Афганистан одарил Проханова и другими впечатлениями. После выхода «Дерева» дома, в Москве, в ЦДЛ, он был подвергнут остракизму своими коллегами. С ним демонстративно переставали кланяться — не то чтобы друзья, но те знакомые, кто мог позволить себе за его счет набрать очки. Он становится, по удачному выражению Н. Ивановой, человеком «нерукопожатным». С ним перестает здороваться Комиссаржевский — тот самый, который с восторгом приветствовал его репортажи с Даманского. Очень болезненным для него был эпизод с писателем Олегом Васильевичем Волковым (1900–1996, автор сборника «Последний мелкотравчатый и другие записки старого охотника» и автобиографического романа «Погружение во тьму»).
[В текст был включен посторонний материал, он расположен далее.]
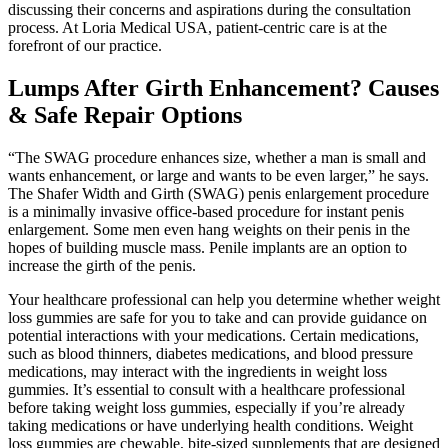
discussing their concerns and aspirations during the consultation
process. At Loria Medical USA, patient-centric care is at the
forefront of our practice.
Lumps After Girth Enhancement? Causes
& Safe Repair Options
“The SWAG procedure enhances size, whether a man is small and
wants enhancement, or large and wants to be even larger,” he says.
The Shafer Width and Girth (SWAG) penis enlargement procedure
is a minimally invasive office-based procedure for instant penis
enlargement. Some men even hang weights on their penis in the
hopes of building muscle mass. Penile implants are an option to
increase the girth of the penis.
Your healthcare professional can help you determine whether weight
loss gummies are safe for you to take and can provide guidance on
potential interactions with your medications. Certain medications,
such as blood thinners, diabetes medications, and blood pressure
medications, may interact with the ingredients in weight loss
gummies. It’s essential to consult with a healthcare professional
before taking weight loss gummies, especially if you’re already
taking medications or have underlying health conditions. Weight
loss gummies are chewable, bite-sized supplements that are designed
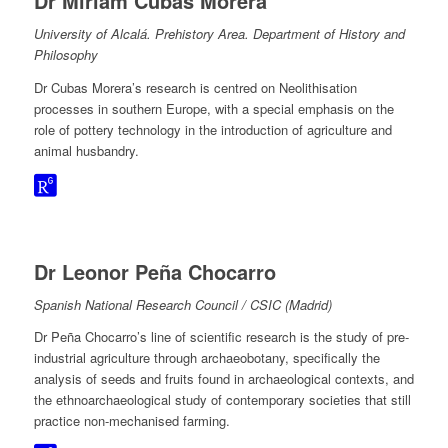
Dr Miriam Cubas Morera
University of Alcalá. Prehistory Area. Department of History and
Philosophy
Dr Cubas Morera’s research is centred on Neolithisation
processes in southern Europe, with a special emphasis on the
role of pottery technology in the introduction of agriculture and
animal husbandry.
Dr Leonor Peña Chocarro
Spanish National Research Council / CSIC (Madrid)
Dr Peña Chocarro’s line of scientific research is the study of pre-
industrial agriculture through archaeobotany, specifically the
analysis of seeds and fruits found in archaeological contexts, and
the ethnoarchaeological study of contemporary societies that still
practice non-mechanised farming.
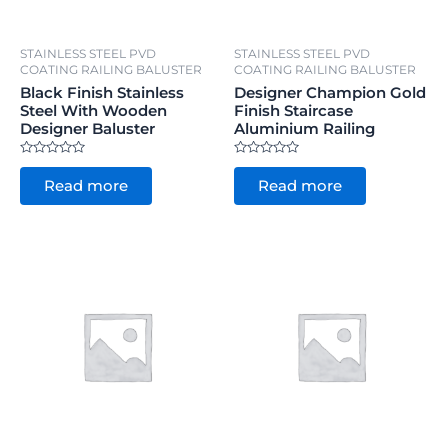
STAINLESS STEEL PVD
STAINLESS STEEL PVD
COATING RAILING BALUSTER
COATING RAILING BALUSTER
Black Finish Stainless
Designer Champion Gold
Steel With Wooden
Finish Staircase
Designer Baluster
Aluminium Railing
Rated
Rated
0
0
Read more
Read more
out
out
of
of
5
5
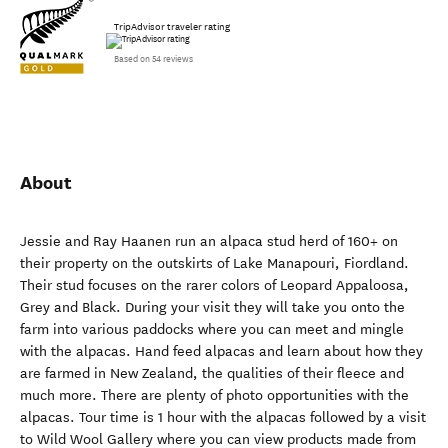
TripAdvisor traveler rating
Based on 54 reviews
About
Jessie and Ray Haanen run an alpaca stud herd of 160+ on
their property on the outskirts of Lake Manapouri, Fiordland.
Their stud focuses on the rarer colors of Leopard Appaloosa,
Grey and Black. During your visit they will take you onto the
farm into various paddocks where you can meet and mingle
with the alpacas. Hand feed alpacas and learn about how they
are farmed in New Zealand, the qualities of their fleece and
much more. There are plenty of photo opportunities with the
alpacas. Tour time is 1 hour with the alpacas followed by a visit
to Wild Wool Gallery where you can view products made from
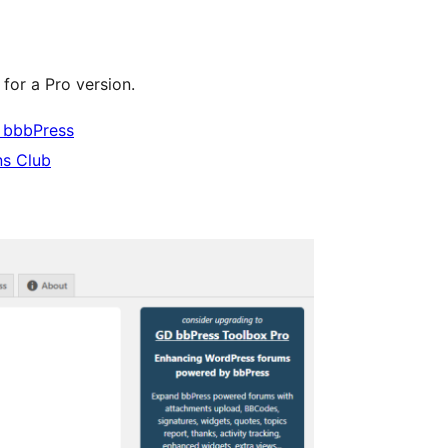
for a Pro version.
 bbbPress
ns Club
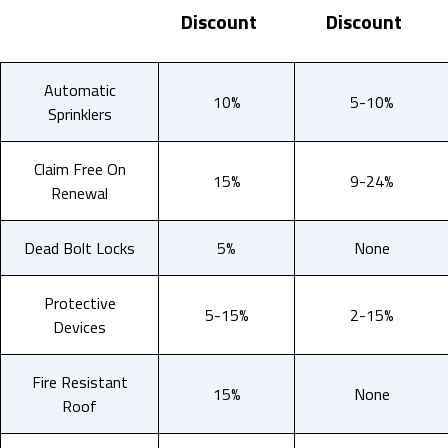
Discount
Discount
Automatic
10%
5-10%
Sprinklers
Claim Free On
15%
9-24%
Renewal
Dead Bolt Locks
5%
None
Protective
5-15%
2-15%
Devices
Fire Resistant
15%
None
Roof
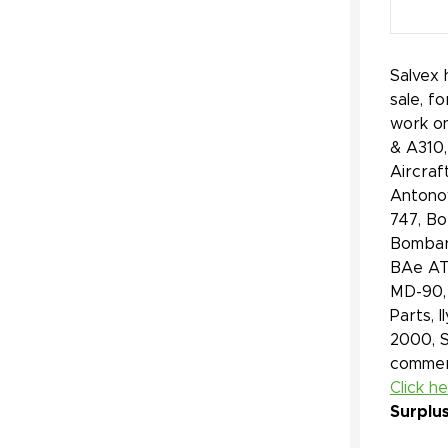
Salvex 
sale, f
work on
& A310,
Aircraf
Antonov
747, Bo
Bombard
BAe ATP
MD-90, 
Parts, 
2000, 
commerc
Click h
Surplu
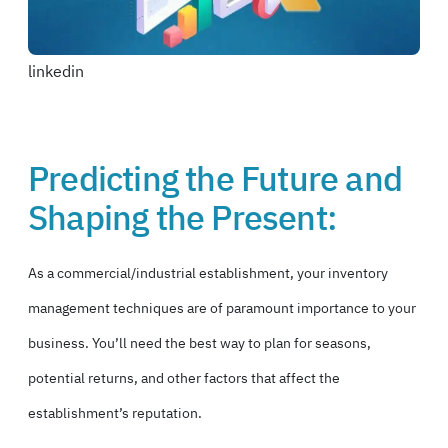
linkedin
Predicting the Future and
Shaping the Present:
As a commercial/industrial establishment, your inventory
management techniques are of paramount importance to your
business. You’ll need the best way to plan for seasons,
potential returns, and other factors that affect
the
establishment’s reputation.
Этот человек, учившийся в гимназии с Набоковым, просидевший 20 лет в лагерях, был цэдээловской достопримечательностью — символом белой России, патентованным интеллигентом, аристократом и чуть ли не совестью нации. В 70-е они были неплохо с ним знакомы, не то чтоб дружили, но раскланивались, шутили, и это было лестное для Проханова знакомство. Но однажды, году в 82-м, Волков не поздоровался с ним при встрече в ЦДЛ. Проханов удивился, но списал это на возраст и рассеянность. Когда инцидент повторился, все стало ясно: его исключили из круга порядочных людей. Оказалось, петь Афганистан было не комильфо.

Сам он характеризует происходившее как «травлю», но его друг писатель Личутин, например, утверждает, что это была не то что травля, а скорее насмешки. «Проханов-соловей» был поводом «для людей бесталанных и низкого полета объединиться против. Это позволяло им принизить его цельность и значимость — как с Пушкиным, которого называли бабником».
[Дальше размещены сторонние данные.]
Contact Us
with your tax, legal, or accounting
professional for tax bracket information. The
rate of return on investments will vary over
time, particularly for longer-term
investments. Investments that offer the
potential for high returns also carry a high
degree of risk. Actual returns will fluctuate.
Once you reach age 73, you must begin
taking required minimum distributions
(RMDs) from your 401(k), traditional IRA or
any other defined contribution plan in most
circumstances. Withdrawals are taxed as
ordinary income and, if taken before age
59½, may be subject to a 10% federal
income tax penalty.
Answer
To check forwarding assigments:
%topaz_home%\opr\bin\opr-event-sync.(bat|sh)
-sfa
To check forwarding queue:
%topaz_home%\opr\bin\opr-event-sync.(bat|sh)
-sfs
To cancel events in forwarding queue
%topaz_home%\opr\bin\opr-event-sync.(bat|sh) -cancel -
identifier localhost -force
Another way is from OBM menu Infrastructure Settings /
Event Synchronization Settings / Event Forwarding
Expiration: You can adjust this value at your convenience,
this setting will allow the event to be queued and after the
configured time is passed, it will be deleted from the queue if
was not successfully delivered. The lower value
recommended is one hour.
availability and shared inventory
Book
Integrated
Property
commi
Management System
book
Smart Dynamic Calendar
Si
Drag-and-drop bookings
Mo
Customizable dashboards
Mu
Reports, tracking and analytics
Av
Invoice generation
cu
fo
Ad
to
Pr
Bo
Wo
Случай с Волковым, между тем, до сих пор его задевает. «Я вот думаю — если ты символ белой империи, как же ты не можешь понять имперскую тенденцию страны, которая движется в том направлении, в котором шел Скобелев, — на Хиву и на Бухару, достиг границ Афганистана. Как же ты мне, империалисту, а это была ведь чисто имперская война, не подаешь руку?».

Он вспоминает, как его товарищ Маканин, с которым они очень крепко дружили и который, по его мнению, косвенно участвовал впоследствии в его демонизации, подошел к нему и сказал: «Ты объясняй всем, что Афганистан — это не идеологический твой выбор, а просто продолжение традиции путешествия по горячим точкам — ты начал с Даманского, и теперь такая у тебя судьба…» «Мне показалось это диким: он пытался научить меня, как мне защититься от той роли, которую я добровольно, с наслаждением выбрал, которой я гордился. Меня поразило его непонимание, я был искренне упоен этой ролью, увлекался всем этим мессианством военным, ролью баталиста. А он из добрых побуждений предлагал мне обмануть толпу и сказать, что это не более чем рядовой профессиональный рутинный ход».

Логика Волкова и Маканина, между тем, безупречна. Одно дело репутация эксцентричного государственника — и совсем другое, когда вменяемый и остроумный интеллигент вдруг начинает гнать чудовищно ангажированные политрепортажи из мест, где СССР, сам еле на ногах стоящий, ввязался в явно самоубийственный конфликт. Цэдээловская публика считала его продавшимся власти с потрохами; вряд ли, конечно, кто-то говорил ему что-то в лицо: видно было, что он реальный военкор, корреспондент в горячей точке, постоянно сталкивающийся с насилием, а такие люди обычно умеют постоять за себя. Так что «остракизм был, не настолько, впрочем, сильный, чтобы мне не приносили мяса».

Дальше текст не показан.